Thursday 12 June 2014

Cristina de Middel's best shot

Jambo, from the series The Afronauts by Cristina de Middel (www.lademiddel.com/)

In my last post I mentioned Cristina de Middel's 'fictive' photography. Lo and behold, just a few days later she has featured in the Guardian series asking leading photographers for their best shot. And the picture above, from The Afronauts, is the image she picked.

The interview accompanying the photograph is well worth a read because it explains her thinking behind the series. Here she is, depicting the ill-fated Zambian space programme by shooting images in Spain, using a Brazilian model and sometimes incorporating old photos taken in the US and Italy.

But her motivation was to confront prejudice - Africans couldn't possibly consider going to the moon, could they? Well, yes they could. And she wanted to highlight the 'beautiful' attitude of the space programme's leader, Edward Makuka Nkoloso, who 'tried and believed it was possible'.
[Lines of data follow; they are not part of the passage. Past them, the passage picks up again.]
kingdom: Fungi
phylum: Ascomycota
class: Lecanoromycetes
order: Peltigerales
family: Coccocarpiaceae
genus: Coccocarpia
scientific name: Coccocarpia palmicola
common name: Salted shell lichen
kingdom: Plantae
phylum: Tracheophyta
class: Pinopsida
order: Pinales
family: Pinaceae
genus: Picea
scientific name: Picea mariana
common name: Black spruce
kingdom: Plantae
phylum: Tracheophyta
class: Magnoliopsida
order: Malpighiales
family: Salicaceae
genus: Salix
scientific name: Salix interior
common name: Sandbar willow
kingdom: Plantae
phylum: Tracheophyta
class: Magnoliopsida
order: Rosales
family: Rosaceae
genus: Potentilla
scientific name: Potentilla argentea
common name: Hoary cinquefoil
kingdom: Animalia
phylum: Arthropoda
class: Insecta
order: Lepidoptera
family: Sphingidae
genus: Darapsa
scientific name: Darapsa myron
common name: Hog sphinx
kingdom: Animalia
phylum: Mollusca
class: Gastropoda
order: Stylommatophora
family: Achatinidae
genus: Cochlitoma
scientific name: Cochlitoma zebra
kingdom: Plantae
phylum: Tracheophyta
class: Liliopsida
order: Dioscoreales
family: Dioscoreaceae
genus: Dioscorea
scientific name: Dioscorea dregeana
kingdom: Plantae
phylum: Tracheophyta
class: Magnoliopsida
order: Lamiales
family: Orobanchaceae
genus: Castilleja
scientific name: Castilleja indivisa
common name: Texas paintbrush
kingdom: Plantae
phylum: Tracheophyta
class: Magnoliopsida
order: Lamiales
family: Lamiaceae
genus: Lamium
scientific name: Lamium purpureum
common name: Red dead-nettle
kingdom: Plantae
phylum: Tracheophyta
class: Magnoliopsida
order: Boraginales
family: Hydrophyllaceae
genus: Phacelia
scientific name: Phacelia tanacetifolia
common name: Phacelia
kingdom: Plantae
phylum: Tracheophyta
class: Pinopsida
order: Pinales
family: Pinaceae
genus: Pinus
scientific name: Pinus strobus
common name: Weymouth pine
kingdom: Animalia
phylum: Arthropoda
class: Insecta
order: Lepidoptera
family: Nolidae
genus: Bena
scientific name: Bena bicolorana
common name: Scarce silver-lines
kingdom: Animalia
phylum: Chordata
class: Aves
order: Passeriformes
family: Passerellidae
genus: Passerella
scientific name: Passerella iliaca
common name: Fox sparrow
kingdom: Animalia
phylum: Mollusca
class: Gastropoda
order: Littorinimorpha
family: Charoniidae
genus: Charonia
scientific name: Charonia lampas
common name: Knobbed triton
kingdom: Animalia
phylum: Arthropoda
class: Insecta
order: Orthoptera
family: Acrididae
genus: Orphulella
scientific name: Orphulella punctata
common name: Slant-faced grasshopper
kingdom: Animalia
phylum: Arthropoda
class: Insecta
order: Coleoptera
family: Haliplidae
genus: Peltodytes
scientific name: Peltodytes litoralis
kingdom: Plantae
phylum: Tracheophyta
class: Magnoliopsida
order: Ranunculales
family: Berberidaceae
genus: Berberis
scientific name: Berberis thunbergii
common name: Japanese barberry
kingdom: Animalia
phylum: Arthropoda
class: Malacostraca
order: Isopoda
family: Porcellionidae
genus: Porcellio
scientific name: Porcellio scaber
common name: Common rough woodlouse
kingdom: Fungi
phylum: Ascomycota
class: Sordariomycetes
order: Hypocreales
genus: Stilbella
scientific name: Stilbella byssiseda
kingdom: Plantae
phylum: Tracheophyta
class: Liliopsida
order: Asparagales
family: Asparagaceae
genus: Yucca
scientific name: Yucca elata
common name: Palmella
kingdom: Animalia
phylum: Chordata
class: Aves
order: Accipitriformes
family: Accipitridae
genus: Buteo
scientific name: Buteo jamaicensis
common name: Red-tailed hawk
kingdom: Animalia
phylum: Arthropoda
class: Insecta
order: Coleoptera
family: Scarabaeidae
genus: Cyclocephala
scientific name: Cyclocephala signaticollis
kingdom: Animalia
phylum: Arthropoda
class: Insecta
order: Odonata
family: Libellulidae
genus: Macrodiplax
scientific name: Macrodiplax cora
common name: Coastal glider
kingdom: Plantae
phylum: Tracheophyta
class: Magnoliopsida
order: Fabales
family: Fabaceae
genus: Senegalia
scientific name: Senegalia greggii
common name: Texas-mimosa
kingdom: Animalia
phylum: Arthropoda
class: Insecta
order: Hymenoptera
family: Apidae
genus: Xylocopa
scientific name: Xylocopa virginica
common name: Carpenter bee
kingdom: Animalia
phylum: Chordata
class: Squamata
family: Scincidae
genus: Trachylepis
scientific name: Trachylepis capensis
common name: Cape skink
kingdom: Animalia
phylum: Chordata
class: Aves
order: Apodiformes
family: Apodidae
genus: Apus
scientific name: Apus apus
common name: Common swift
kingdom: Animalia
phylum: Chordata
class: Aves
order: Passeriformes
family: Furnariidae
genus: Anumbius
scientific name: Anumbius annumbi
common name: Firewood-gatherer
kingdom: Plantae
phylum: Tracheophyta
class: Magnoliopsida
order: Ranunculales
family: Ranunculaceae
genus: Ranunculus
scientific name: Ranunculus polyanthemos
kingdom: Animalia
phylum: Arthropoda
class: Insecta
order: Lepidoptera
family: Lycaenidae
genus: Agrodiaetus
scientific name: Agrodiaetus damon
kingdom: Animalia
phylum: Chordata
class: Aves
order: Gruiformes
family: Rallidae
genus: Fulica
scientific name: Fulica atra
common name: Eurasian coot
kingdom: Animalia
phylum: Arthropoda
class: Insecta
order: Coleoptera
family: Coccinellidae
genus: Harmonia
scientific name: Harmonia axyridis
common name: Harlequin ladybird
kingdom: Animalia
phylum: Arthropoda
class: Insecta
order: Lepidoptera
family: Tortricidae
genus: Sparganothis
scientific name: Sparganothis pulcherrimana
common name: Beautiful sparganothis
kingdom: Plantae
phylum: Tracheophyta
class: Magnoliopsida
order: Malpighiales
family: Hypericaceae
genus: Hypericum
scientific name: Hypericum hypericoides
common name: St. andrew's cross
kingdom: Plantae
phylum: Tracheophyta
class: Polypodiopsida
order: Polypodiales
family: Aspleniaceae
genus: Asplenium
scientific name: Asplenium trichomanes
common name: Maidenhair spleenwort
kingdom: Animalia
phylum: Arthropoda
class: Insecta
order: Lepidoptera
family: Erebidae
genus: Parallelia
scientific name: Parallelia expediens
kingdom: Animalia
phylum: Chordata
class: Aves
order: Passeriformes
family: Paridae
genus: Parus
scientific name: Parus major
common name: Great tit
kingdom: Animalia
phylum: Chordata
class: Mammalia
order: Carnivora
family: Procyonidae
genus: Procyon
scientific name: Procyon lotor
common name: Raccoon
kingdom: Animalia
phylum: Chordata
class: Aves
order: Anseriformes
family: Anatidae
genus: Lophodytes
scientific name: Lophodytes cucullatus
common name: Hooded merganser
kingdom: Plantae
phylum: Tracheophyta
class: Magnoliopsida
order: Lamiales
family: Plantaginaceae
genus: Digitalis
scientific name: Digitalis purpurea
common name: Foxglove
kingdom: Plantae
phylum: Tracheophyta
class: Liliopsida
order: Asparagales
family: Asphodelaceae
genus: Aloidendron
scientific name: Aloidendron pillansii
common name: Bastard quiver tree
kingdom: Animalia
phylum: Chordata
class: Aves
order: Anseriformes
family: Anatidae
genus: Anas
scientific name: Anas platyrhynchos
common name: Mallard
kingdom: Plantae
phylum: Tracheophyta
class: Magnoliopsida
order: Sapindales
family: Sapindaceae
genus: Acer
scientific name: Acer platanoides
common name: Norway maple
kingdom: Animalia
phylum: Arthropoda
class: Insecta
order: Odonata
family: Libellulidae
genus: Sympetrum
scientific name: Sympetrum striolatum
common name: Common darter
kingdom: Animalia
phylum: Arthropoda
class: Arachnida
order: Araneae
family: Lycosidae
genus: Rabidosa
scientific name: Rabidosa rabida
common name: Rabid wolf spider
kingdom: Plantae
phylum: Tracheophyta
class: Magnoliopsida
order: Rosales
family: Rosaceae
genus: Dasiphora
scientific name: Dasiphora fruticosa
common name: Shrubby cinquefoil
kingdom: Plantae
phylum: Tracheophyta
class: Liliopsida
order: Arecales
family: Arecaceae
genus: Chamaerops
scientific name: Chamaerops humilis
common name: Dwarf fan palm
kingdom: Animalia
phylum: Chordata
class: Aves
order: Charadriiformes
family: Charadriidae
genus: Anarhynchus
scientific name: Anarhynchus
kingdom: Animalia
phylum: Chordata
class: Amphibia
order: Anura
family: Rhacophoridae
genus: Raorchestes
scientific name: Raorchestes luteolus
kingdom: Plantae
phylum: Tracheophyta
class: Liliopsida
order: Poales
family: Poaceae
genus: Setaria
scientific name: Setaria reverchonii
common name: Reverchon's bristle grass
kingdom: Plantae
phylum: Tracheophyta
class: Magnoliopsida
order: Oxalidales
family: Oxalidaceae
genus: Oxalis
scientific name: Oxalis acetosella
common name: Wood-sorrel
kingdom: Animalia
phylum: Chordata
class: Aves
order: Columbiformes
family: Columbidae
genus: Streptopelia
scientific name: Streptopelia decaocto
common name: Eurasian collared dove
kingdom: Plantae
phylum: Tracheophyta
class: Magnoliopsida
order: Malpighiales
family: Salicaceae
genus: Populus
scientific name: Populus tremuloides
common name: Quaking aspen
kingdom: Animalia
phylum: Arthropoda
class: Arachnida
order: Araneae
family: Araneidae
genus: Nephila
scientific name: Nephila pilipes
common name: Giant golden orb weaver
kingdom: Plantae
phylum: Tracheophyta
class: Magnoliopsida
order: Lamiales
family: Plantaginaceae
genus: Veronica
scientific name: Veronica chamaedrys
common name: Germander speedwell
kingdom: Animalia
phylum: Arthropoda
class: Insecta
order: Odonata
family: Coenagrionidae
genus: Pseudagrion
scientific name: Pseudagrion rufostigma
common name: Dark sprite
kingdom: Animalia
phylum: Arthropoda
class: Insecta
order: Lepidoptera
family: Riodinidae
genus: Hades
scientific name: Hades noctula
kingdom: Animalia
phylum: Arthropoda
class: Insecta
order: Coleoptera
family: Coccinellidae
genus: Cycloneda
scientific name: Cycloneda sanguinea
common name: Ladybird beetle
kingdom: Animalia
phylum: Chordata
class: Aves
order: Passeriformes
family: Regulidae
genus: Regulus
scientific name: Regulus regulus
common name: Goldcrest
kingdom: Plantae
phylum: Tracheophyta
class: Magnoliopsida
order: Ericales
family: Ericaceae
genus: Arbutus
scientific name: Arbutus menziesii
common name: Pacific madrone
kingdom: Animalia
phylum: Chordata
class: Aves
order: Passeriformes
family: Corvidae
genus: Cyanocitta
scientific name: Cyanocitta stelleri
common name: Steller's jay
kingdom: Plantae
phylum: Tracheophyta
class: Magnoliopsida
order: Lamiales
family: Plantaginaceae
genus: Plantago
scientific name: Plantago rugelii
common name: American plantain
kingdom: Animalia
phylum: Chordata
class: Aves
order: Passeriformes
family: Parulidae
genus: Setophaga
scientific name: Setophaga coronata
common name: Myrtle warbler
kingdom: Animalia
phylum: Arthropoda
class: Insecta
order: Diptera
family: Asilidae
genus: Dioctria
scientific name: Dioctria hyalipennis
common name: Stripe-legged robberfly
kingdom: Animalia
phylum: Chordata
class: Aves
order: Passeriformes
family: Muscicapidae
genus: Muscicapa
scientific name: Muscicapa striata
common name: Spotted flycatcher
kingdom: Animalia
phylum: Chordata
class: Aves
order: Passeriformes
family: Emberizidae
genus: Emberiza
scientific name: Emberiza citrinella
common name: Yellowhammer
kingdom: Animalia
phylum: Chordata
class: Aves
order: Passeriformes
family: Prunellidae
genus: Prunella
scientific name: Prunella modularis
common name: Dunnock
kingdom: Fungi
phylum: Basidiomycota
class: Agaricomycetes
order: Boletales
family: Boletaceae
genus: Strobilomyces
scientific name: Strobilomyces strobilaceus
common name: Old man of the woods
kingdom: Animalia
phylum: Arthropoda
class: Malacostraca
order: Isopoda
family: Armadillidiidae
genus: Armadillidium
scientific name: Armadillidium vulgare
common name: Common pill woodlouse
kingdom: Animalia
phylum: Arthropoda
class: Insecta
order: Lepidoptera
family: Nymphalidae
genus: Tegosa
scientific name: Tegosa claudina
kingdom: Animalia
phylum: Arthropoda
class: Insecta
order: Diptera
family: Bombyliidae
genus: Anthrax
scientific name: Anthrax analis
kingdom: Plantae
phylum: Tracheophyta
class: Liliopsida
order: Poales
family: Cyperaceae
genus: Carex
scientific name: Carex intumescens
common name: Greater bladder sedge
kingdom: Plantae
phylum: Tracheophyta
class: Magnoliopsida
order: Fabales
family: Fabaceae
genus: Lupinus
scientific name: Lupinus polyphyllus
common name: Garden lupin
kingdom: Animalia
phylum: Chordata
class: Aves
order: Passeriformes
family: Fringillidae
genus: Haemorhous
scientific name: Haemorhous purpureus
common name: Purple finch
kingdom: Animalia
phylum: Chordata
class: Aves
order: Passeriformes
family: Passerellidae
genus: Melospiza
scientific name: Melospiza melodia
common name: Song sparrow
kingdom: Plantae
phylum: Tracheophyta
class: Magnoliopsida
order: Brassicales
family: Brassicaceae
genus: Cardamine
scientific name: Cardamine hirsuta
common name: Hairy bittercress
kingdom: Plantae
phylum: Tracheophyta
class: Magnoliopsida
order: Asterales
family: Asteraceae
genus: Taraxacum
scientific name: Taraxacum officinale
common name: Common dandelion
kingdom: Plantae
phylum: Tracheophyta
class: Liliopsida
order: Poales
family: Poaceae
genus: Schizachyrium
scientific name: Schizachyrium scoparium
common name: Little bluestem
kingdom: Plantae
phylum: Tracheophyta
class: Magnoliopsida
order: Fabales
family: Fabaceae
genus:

I have wrestled with this strand of documentary photography for a while, even writing a college essay on the subject. I started out feeling some antipathy towards it because I felt truth was at stake. These are not depictions of actual scenes from history, but a re-staging of what photographers believed to have been the case. De Middel herself actually admits in the Guardian: 'There is very little documentation from this moment in Zambian history, so I had to figure out my own way to tell the story.'

But on the other hand, de Middel is attempting to tell a story no one would ever have known about. And, as she says, she is showing that there is far more to Africa than 'war and suffering'. In a sense, the fine detail is not what matters; communicating the simple fact that Zambia planned to go to the moon gives a refreshing new perspective on an African country. And it makes us westerners rethink our prejudices. I'm sure that can only be a good thing.